Here's a conundrum. Listening to Paul Harmon of BP Trends on Becoming A Process-Centric Organization yesterday, I fell to wondering...
How can it be that process maturity is good (which CEO wouldn't want flawless execution and a culture of continuous improvement?) - and yet, by whichever scale we choose, most organizations are pitifully low-scoring, and only a handful of the Fortune 2000 are at, say, CMMI Level 5?
One of the biggest barriers to higher levels of process literacy - and to wider C-Level engagement - must be confusion. The false distinction between value chain and process perfectly illustrates this.
Let me make a claim which some will consider heretical. Value chains (and value streams) are the same thing as end-to-end processes. They have a different provenance, and vocabulary, but their purpose is identical: they provide a framework for collaboration on performance improvement.
I see nothing in Wikipedia's description of value chains that Nimbus clients are not already doing in their business process management programs. Paul Harmon used the two terms interchangeably in his hour-long discussion - as indeed many others do.
It's not just that we have two ways for describing the same thing. If you call it eggplant and I call it aubergine, then it's confusing, and does nothing to help us collaborate in the kitchen, but as long as we are both aware that they are exactly the same thing, there's no harm done.
But we're well beyond simple confusion because all sorts of folks have created 'competing' methodologies and vocabularies. There are Value Chain and Value Stream frameworks and methodologies, with Lean and Six Sigma variants, that seem to be quite separate from everyday process improvement. Whereas, to all intents and purposes, they are all doing the same thing.
This confusion matters. It's a fruitless distinction in a world which is often already ridiculously complex. At the C-Level, it sounds like a cacophany of voices competing for mindshare. Whereas the truth is that all of them are about building capability to manage the enterprise in a new dimension: end-to-end process, or value chain, or value stream - call it what you will.

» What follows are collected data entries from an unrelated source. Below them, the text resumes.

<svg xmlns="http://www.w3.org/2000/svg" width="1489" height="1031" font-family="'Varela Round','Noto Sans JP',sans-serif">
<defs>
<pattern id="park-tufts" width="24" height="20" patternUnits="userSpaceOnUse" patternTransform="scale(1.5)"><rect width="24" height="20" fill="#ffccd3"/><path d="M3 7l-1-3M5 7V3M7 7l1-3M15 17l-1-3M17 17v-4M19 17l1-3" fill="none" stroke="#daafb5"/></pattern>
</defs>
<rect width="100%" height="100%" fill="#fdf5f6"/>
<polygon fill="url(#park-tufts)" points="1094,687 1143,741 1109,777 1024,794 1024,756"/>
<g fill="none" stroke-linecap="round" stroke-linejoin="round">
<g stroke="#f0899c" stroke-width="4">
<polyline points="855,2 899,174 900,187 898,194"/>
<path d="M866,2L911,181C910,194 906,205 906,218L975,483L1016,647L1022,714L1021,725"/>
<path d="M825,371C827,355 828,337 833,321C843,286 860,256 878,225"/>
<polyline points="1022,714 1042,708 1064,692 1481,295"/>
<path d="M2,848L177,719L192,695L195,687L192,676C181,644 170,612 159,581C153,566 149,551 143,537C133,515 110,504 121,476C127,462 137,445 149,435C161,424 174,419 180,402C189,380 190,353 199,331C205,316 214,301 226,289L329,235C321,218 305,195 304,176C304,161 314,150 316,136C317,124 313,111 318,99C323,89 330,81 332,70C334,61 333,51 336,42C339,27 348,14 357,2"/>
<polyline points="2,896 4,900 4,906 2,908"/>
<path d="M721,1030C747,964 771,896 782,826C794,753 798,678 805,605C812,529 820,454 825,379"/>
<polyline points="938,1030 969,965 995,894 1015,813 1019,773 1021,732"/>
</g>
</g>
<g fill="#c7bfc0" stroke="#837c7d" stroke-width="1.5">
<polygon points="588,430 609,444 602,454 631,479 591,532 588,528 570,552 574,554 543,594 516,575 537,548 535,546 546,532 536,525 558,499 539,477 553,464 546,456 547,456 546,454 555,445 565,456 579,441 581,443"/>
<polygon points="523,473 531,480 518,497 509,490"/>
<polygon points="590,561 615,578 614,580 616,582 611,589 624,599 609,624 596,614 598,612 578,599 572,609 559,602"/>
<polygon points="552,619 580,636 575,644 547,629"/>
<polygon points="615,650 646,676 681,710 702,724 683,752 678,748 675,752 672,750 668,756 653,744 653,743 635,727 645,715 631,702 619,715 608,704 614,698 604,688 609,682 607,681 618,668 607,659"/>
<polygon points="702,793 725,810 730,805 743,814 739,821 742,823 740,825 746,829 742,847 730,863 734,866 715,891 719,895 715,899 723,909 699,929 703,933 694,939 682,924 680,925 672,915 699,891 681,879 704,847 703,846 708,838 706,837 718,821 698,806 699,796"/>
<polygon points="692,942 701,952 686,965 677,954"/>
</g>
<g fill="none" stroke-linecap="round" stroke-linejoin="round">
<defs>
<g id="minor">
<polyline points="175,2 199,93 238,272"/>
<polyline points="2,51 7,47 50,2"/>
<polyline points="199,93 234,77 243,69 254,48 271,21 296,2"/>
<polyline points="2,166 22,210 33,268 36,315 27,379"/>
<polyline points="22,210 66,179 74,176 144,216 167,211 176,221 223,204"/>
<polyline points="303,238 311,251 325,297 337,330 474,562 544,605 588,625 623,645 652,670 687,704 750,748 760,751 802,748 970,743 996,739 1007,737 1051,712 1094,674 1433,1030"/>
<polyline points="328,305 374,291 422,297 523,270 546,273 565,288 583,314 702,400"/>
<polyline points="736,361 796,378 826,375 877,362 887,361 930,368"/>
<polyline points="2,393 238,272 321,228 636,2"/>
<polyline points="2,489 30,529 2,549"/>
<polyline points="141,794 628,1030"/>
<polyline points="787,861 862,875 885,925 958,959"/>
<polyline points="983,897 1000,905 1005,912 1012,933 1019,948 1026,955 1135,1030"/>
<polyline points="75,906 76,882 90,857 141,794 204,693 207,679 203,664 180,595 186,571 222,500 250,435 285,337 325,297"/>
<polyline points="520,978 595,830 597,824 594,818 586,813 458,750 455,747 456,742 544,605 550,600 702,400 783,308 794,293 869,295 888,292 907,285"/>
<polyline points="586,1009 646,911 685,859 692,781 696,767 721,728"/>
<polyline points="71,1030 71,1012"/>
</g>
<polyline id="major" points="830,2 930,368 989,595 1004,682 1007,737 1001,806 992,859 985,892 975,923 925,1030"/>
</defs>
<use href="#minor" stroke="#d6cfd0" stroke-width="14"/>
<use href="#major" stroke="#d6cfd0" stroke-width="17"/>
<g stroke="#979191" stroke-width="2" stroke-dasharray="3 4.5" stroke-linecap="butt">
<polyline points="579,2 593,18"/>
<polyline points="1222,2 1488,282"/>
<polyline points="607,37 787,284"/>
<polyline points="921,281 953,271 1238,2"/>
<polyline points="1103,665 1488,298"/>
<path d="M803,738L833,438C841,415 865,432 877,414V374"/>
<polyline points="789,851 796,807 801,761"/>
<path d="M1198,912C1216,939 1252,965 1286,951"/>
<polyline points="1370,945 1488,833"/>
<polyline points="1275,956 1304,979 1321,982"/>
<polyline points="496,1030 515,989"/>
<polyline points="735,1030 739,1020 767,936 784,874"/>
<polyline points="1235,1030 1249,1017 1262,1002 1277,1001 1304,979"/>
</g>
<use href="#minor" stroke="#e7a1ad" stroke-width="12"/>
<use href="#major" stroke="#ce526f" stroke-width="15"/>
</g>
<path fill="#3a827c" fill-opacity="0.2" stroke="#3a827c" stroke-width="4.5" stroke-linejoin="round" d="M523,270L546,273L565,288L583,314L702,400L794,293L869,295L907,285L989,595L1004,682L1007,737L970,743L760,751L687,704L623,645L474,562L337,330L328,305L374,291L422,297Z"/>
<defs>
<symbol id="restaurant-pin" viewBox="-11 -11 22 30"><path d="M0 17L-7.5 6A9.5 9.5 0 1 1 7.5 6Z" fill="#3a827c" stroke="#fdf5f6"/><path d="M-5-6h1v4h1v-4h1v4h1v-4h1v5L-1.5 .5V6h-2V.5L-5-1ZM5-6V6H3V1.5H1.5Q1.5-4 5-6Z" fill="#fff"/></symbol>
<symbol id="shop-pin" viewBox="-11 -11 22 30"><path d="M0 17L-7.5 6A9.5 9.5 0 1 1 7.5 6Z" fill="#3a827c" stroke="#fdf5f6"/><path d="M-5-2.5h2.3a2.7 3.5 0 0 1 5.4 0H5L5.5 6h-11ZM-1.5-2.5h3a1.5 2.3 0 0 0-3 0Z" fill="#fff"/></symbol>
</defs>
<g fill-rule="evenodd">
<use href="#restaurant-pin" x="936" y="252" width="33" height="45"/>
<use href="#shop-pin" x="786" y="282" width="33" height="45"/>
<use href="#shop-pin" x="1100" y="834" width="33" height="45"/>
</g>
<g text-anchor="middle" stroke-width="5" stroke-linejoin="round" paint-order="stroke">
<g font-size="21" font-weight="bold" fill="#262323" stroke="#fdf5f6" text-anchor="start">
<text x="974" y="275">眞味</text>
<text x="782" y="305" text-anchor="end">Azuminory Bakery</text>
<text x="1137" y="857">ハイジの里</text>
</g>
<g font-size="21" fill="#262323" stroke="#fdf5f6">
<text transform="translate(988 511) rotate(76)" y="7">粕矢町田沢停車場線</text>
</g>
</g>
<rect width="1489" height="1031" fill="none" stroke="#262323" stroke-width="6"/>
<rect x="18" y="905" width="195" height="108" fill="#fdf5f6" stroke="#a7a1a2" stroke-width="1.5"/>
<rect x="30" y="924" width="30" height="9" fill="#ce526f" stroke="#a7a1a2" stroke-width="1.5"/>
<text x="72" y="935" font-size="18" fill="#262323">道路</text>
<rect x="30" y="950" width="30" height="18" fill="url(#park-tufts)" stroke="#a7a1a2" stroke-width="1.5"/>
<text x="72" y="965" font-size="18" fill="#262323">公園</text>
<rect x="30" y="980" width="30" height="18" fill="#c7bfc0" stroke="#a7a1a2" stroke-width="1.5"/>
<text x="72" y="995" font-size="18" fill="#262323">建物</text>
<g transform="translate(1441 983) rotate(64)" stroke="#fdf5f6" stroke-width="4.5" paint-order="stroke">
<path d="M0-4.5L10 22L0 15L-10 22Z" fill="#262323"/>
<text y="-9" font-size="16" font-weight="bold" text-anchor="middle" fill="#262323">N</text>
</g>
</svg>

Tim Leach, Director of Competitive Excellence at Northrop Grumman, speaking at IP11, described the reality for many organizations when he said (of the situation at Northrop Grumman before adopting Nimbus Control) :
"How could it be that we have 7,000 people trained in Six Sigma and Lean yielding so little in terms of sustainable cost reductions and service improvement?"
If we want wider process literacy, and wider C-Level leadership in building process maturity, we have to fuse the existing disparate and apparently 'competing' approaches. The start point must be to standardize our vocabulary.
I doubt that the UN or the US Supreme Court is going to take this up and make a definite pronouncement, so it's up to us. Value chains have a proud heritage - but in reality they are about understanding and optimizing end-to-end processes. Simplicity demands that we choose one or the other.
No disrespect to Michael Porter, but I favor the wider adoption of process over value chain, and here's some reasons why.
End-to-end business process...
dovetails with compliance. Risks and controls, quality and compliance, can all be integrated within the business process management platform
can be integrated with real-time performance metrics, so process improvement opportunities can be more immediately identified
is the language of outsourcing and shared services, which are rapidly transforming the back-office of every organization
bridges the IT divide and enables business-led systems implementation
can be integrated with documents, systems and training - and delivered as a personalized intelligent operations manual to every desktop and mobile device.
Even better - there are already proven enterprise process management platforms, which provide a complete collaborative framework and governance to enable top-down process re-engineering as well as bottom-up continuous improvement - and they are becoming more widely adopted.
Process literacy is growing. The idea of process excellence is gaining currency. Process maturity models such as CMMI are gaining ground, and even becoming mandatory in some public sector procurement. Let's go with process and get far wider engagement, at C-Level and across the enterprise, in performance improvement. Let's embrace the Global Process Owner role now found in some visionary organizations - and expect that it will increasingly be recognized as a senior management leadership role.